Amendment to Article 21
In so far as our Constitution is concerned, an amendment was moved by Pandit Thakur Dass Bhargava to draft Article 15, which corresponds to Article 21 of the Constitution, for substituting the words “without due process of law” for the words “except according to procedure established by law”. Many members spoke on that amendment on December 6, 1948, amongst whom were Shri K.M. Munshi, who was in favour of the amendment, and Sir Alladi Krishnaswamy Ayyar who, while explaining the view of the Drafting Committee, said that he was “still open to conviction”. The discussion of the amendment was resumed by the Assembly on December 13, 1948 when, Dr. Ambedkar, who too had an open mind on the vexed question of ‘due process’, said:
“…I must confess that I am somewhat in a difficult position with regard to article 15 and the amendment moved by my friend Pandit Bhargava for the deletion of the words “procedure according to law” and the substitution of the words “due process”.

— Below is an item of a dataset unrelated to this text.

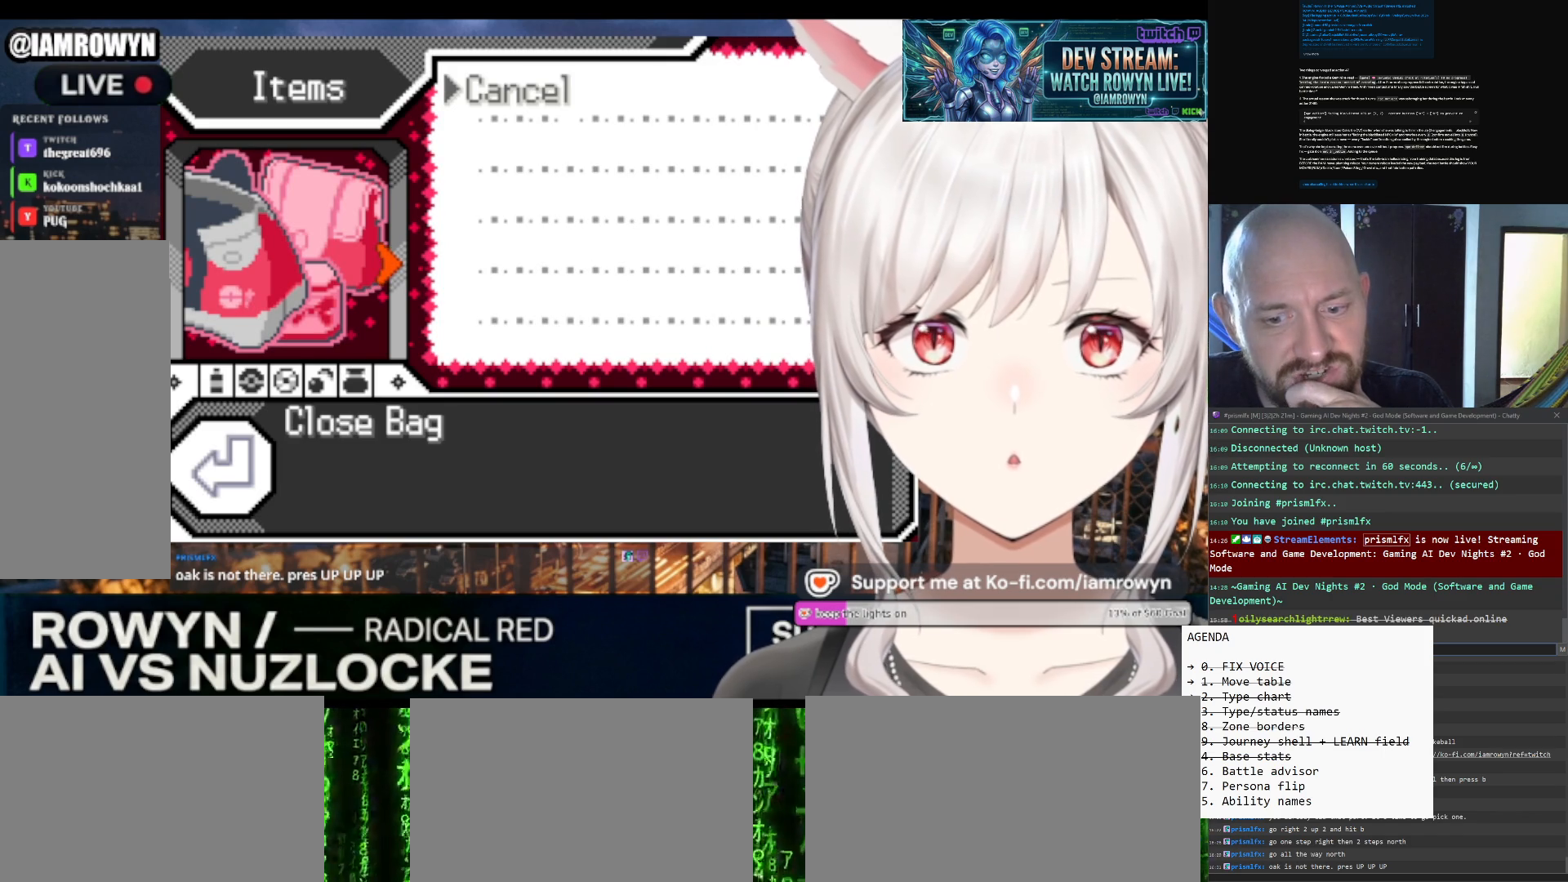
{"buttons": ["A"], "events": []}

“The question of “due process” raises, in my judgment, the question of the relationship between the legislature and the judiciary. in a federal constitution, it is always open to the judiciary to decide whether any particular law passed by the legislature is ultra vires or intra vires in reference to the powers of legislation which are granted by the Constitution to the particular legislature…. The ‘due process’ clause, in my judgment, would give the judiciary the power to question the law made by, the legislature on another ground. That ground would be whether that law is in keeping with certain fundamental principles relating to the rights of the individual.

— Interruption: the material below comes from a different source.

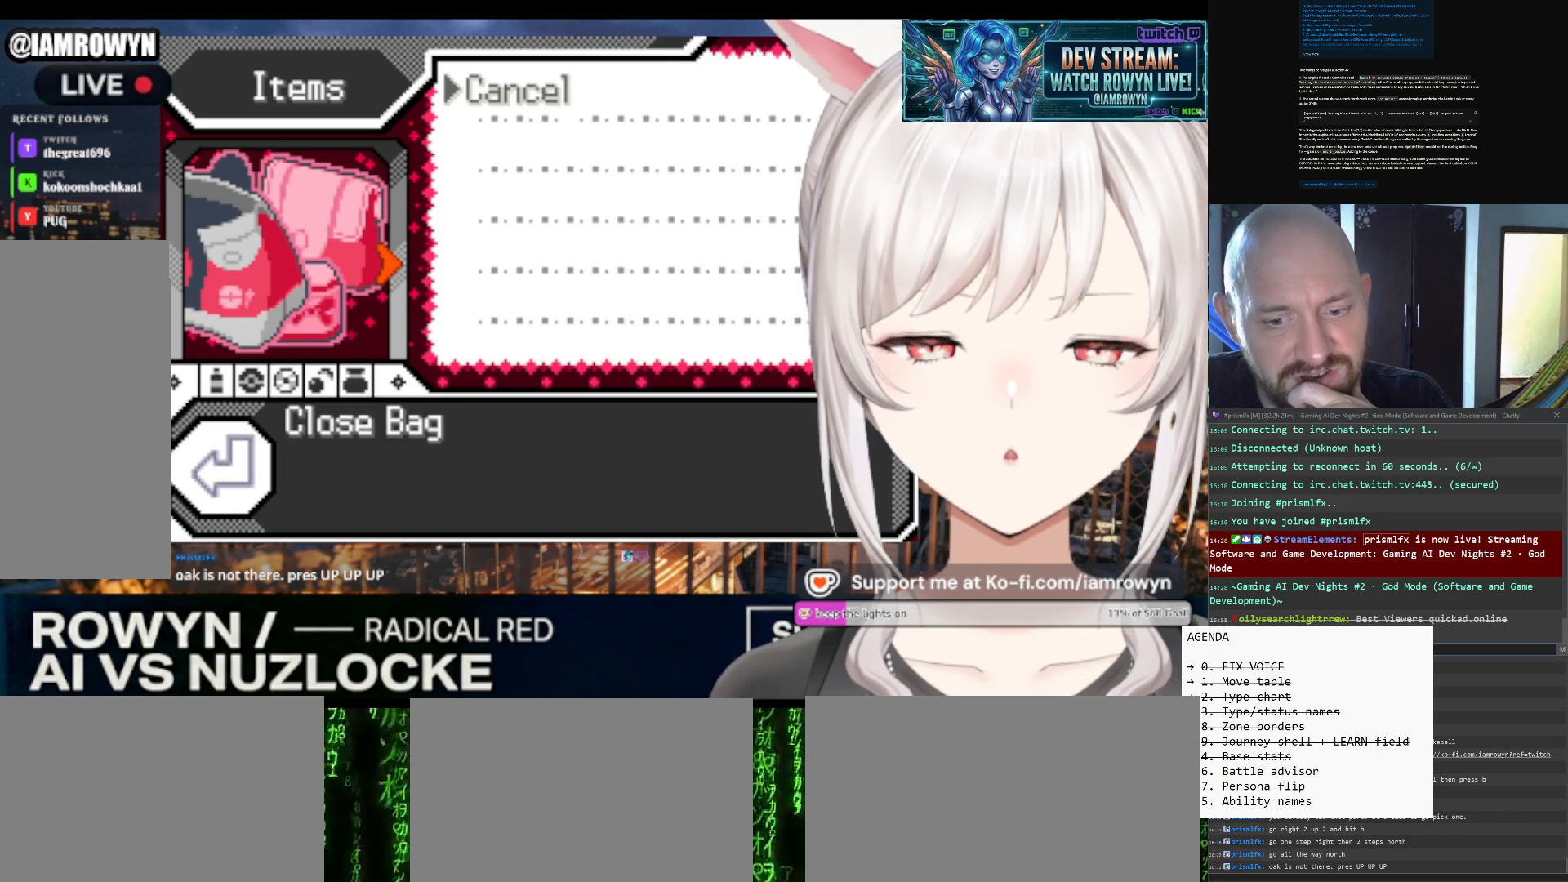
{"buttons": ["A"], "events": []}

In other words, the judiciary would be endowed with the authority to question the law not merely on the ground whether it was in excess of the authority of the legislature, but also on the ground whether the law was good law, apart from the question of the powers of the legislature making the law. The question now raised by the introduction of the phrase ‘due process’ is whether the judiciary should be given the additional power to question the laws made by the State on the ground that they violate certain fundamental principles.
“There are dangers on both sides. For myself I cannot altogether omit the possibility of a Legislature packed by party men making laws which may abrogate or violate what we regard as certain fundamental principles affecting the life and liberty of an individual. At the same time, I do not see how five or six gentlemen sitting in the Federal or Supreme Court examining laws made by the Legislature and by dint of their own individual conscience or their bias or their prejudices be trusted to determine which law is good and which law is bad. It is a rather a case where a man has to sail between Charybdis and Seylla and I therefore would not say anything. I would leave it to the House to decide in any way it likes.” (See Constituent Assembly Debates Vol. VII, pp. 999-1001)
The amendment was then put to vote and was negatived.
In view of this background and in view of the fact that the Constitution, as originally conceived and enacted, recognizes preventive detention as a permissible means of abridging the liberties of the people, though subject to the limitations imposed by Part III, the Indian supreme court in ‘A.K. Roy v. Union of India, (1982)’ rejected the contention that preventive detention is basically impermissible under the Indian Constitution.